Mother`s Day represents some of 1-800-Flowers.com`s biggest business, with the Westbury, NY-based flower and gift retailer logging in more than 100,000 online and 50,000 phone orders on peak shopping days leading up to May 12 this year. Those orders showed up in time - even those that the company accepted on the morning of May 12--Mothers Day--for delivery later that day, a service it offered in some ZIP codes for the first time this year - but not before adding a few gray hairs on the company`s fulfillment team.

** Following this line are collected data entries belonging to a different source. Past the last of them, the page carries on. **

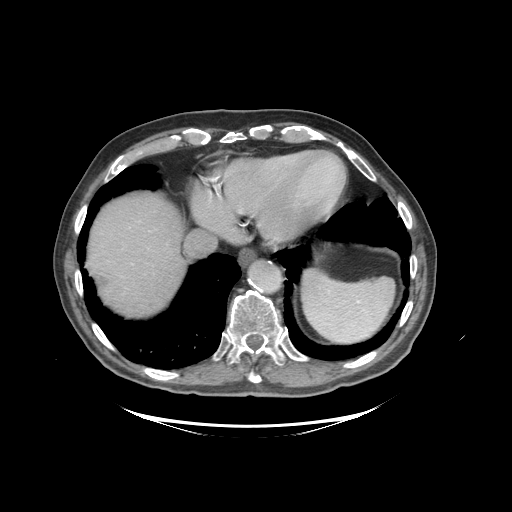
Contrast-enhanced abdominal CT (liver protocol), one axial slice. Slice 85 of 99 in the series (ordered by position). Soft-tissue window (W 400 / L 40 HU). 2.5 mm slice thickness. 512 × 512 image matrix, field of view 460 × 460 mm. From the clinical record (not read from this slice): diagnosis: hepatocellular carcinoma (patient treated with transarterial chemoembolisation; whether this scan precedes or follows treatment is not stated here); TNM stage (as recorded): Stage-I; Child-Pugh class: A; tumour nodularity: uninodular.
Structures marked on this image (semi-automatically segmented with operator editing):
- abdominal aorta: box from (x=251, y=263) to (x=281, y=292) px
- liver parenchyma outside the tumour (the mass and vessels are separate outlines, so this box may not span the whole liver): (x=88, y=194)–(x=186, y=316)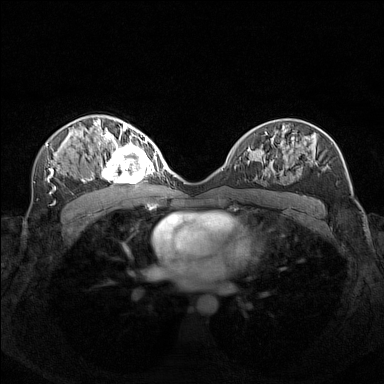
Breast MRI (dynamic contrast-enhanced), one axial slice. Position 84 of 160 along the scan axis. Dynamic contrast-enhanced series, time point 2 of 7 at this slice position (early post-contrast). 1.5 T. TE 1.8 ms, TR 5 ms. 384 × 384 image matrix, field of view 340 × 340 mm. Female patient.
Annotated regions visible in this slice (semi-automatically segmented with operator editing):
- enhancing-tissue mask used for the functional tumour volume (all voxels passing the contrast-enhancement thresholds inside the analysis volume; usually the tumour): box from (x=99, y=140) to (x=156, y=182) px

1-800-Flowers.com starts providing projections of delivery needs to its floral network and its shippers, by ZIP code, three months in advance of major holiday spikes, based on the previous year`s numbers. It factors in expectations from marketing surrounding the holiday and updates projections continually as orders start coming in. By the time the holiday is a few weeks off, it`s communicating several times a day with its local florists, central warehouses and regional warehouses on supply capacity and with its shippers on delivery capacity. It manages the expectations of customers online with a feature called Delivery Wizard, added last year, which gives them delivery availability in their ZIP code before they place an order.

Despite intense planning, a week before Mother`s Day FedEx alerted 1-800-Flowers that it might not have sufficient air transport capacity to meet projected demand out of California. It was a recap of sorts of Valentine`s Day, when the retailer learned a few days before the holiday that the shipper would not have sufficient air capacity to meet demand out of Miami, a major flower distribution point to rest of the country.

"We had enough notice that we were able to move product around," 1-800-Flowers President Chris McCann tells Internet Retailer. "We took product in trucks out of distribution points in California to other points where we could get FedEx airlift." Federal Express ultimately resolved the problem in California prior to Mother`s` Day, but not before 1-800-Flowers.com had executed the fallback plan.

Customers never knew about the last minute scramble because deliveries showed up on schedule. "There are a lot of moving pieces," says McCann of the company`s fulfillment operation. "We consider it a Herculean task to make it happen on time, but that`s our job, to make that magic happen for our customers."